Fasziniert vom Abgrund Willkommen im Oberhaus!

Spektakulärer könnte der Erfolg für einen zeitgenösssichen Komponisten wahrscheinlich nicht mehr sein. Die Berliner Philharmoniker bescherten dem Auftragswerk "Heart of Darkness" des Trierers Christian Jost in der Hauptstadt-Philharmonie eine bewegende Uraufführung. Mit der Uraufführung von "Heart of Darkness" ist Christian Jost ganz oben in der Rangordnung der zeitgenössischen Komponisten angekommen. "Eine absolute Sternstunde", sagte er nach dem Konzert.

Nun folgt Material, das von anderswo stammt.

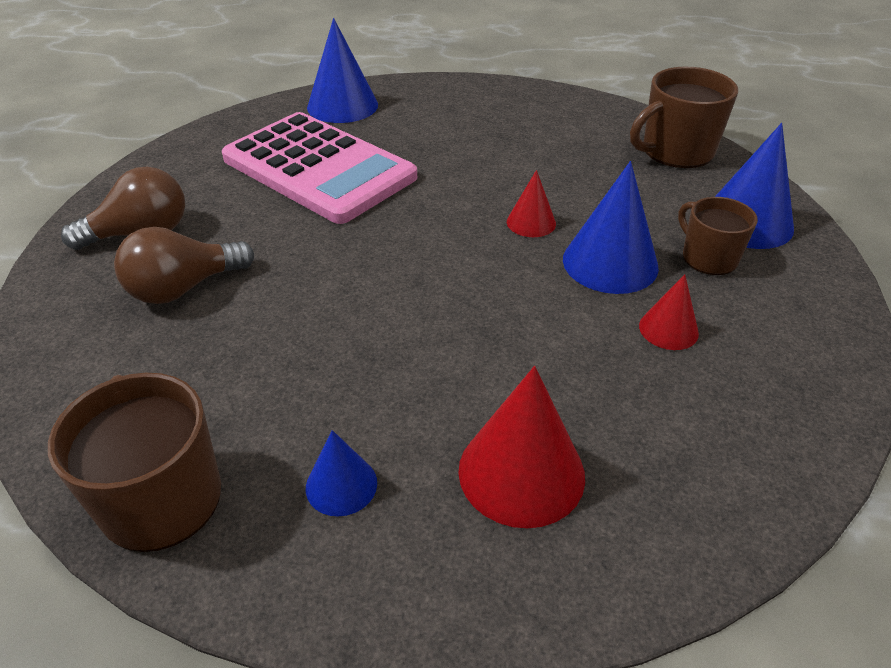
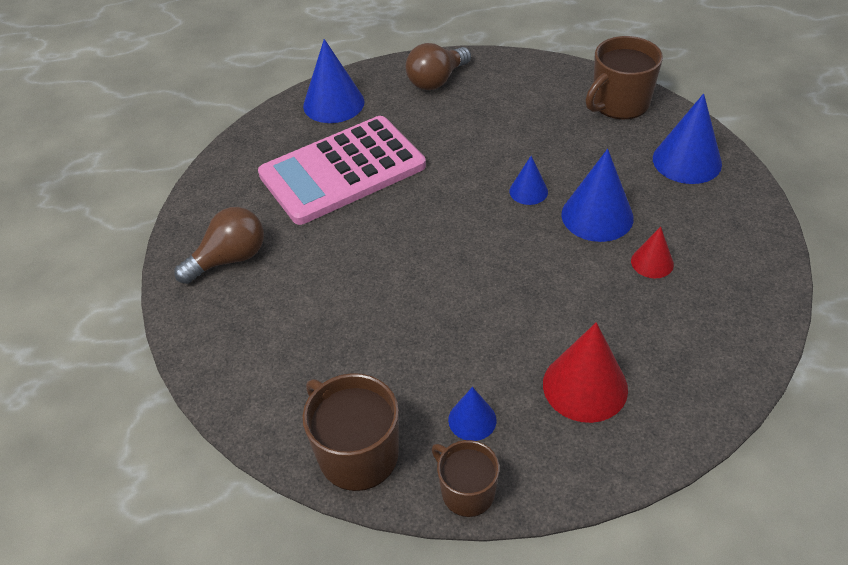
camera: 10 degrees left, 5 degrees up
(184, 288) = (289, 299): brown light bulb -> brown light bulb (436, 80)
(319, 168) = (342, 171): pink calculator -> pink calculator turned 120 degrees clockwise
(531, 222) = (528, 191): red cone -> blue cone
(708, 257) = (666, 198): brown mug -> brown mug (466, 491)

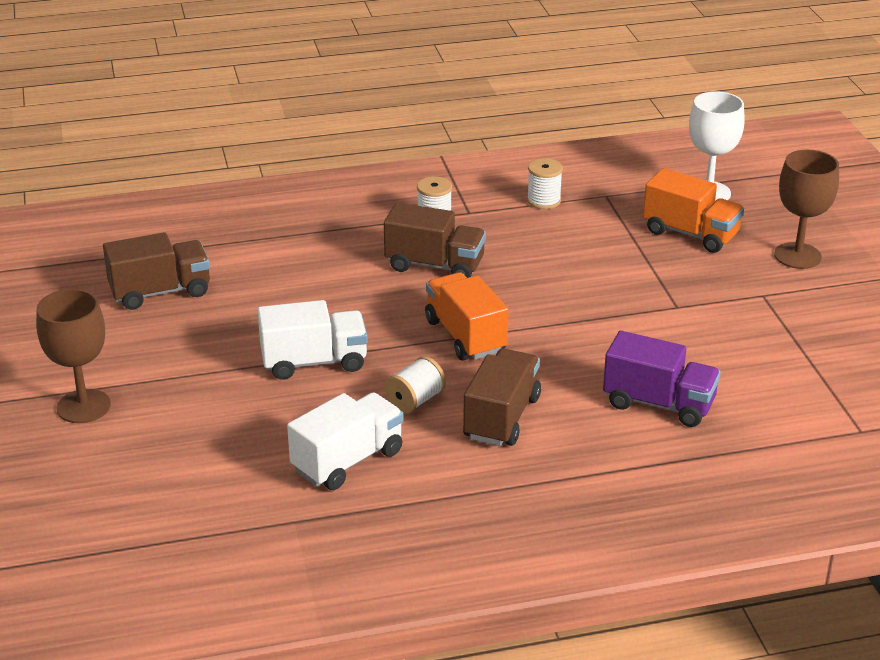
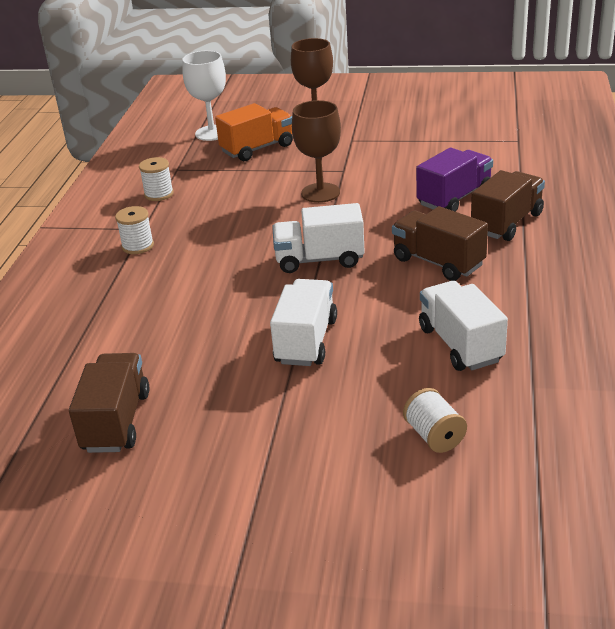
camera: 65 degrees left, 0 degrees up
(83, 406) = (287, 504): brown goblet -> brown goblet (320, 193)
(415, 401) = (394, 298): white spool -> white spool (434, 436)
(435, 265) = (207, 257): brown truck -> brown truck (507, 223)
(465, 336) = (319, 260): orange truck -> white truck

Berlin. Menschliche Abgründen faszinierten ihn, hatte Christian Jost im Einführungsgespräch erklärt. Entwickelt sich die Komposition "Heart of Darkness", die am Dienstag in der Berliner Philharmonie uraufgeführt wurde, wirklich zu der finsteren Reise, die der erst poetische und dann fast bürokratische Untertitel "Odyssee für Klarinette in B und Orchester" ankündigt? Joseph Conrads Erzählung, zu deutsch "Herz der Finsternis", ist nicht gerade eine Spaßgeschichte. Sie schildert das Schicksal einer halb mysteriösen Hauptfigur deren Existenz mit den letzten Worten "Grauen, Grauen" verlischt. Und zweifellos: Christian Jost zeichnet diese Odyssee ins schreckliche Innere mit einem bemerkenswerte Einfallsreichtum nach. Aber auch wenn die Komposition vom Chaos erzählt, sie selber ist nicht chaotisch. Jost, der in seiner Musik häufig mit menschlichen Grenzsituationen operiert, hat ein hoch expressives und doch fast klassizistisch ausgewogenes Stück geschrieben - strukturiert und organisch zugleich. Schon der erste Abschnitt, der den Solisten ausspart und dadurch wirkt wie das Orchestervorspiel eines klassischen Konzerts, erhält bei Sir Simon Rattle und den Berliner Philharmonikern das Weiträumige, Atmende, das diese Komposition so nah an die Gefühlswelt der Hörer rückt. Die großen Ruhepunkte sind Atempausen, aber sie gliedern auch den erzählenden Fluss der Musik. In der Solopartie begegnen sich zwei kongeniale Künstler: Ein Komponist, der die Melodik aus dem Vokalcharakter der Klarinette, aus der Menschenähnlichkeit ihres Klangs entwickelt hat und mit Karl-Heinz Steffens ein Instrumentalist, der die extrem hohen Anforderungen in größte Ausdrucksspannung umsetzt und der bei aller Virtuosität die Linie der Melodie nachzeichnet. Dabei ist es keineswegs nur das Verdienst der großartigen Berliner und ihres Chefs, wenn der Orchesterklang trotz aller Klangfülle n icht lärmt oder schreit. Jost hat die Wucht des großen Orchesterapparats genutzt, aber daneben Übergänge, Mischungen, Gleichklänge und fein abgestufte Kontraste auskomponiert.Orchester mit Charakter und Seele

"Heart of Darkness" ist auch ein Meisterstück kammermusikalischer Verflechtungen, Verbindungen aus Solo-Klarinette, den übrigen Holzbläsern und den Solostreichern. So entsteht eine nachgerade romantische Verbindung aus Klangentfaltung und Intimität. Die Musik spricht. Und selbst die abschließende Passage, selbst diese von großer und kleiner Trommel martialisch hochgepeitschte Finalgruppe, behält dabei Konturen, behält ein akustisches Gesicht. Mit Mahlers Zehnter in der Version von Deryck Cooke kehrte nach der Pause so etwas wie der Berliner Philharmonie-Alltag ein. Aber was für ein Alltag mit einem Orchester, das nicht nur Charakter hat, sondern Seele, und mit einem Dirigenten, der die Musik fließen lässt und ihr doch Kraft, Gewicht und tiefen Ausdruck mitgibt! Und welch sensible Ergänzung zu Josts spannungsreichem und konturenstarken Psychogramm! Das Konzert ist heute, Freitag, 9. November, um 20 Uhr auf "Deutschlandradio Kultur" zu hören.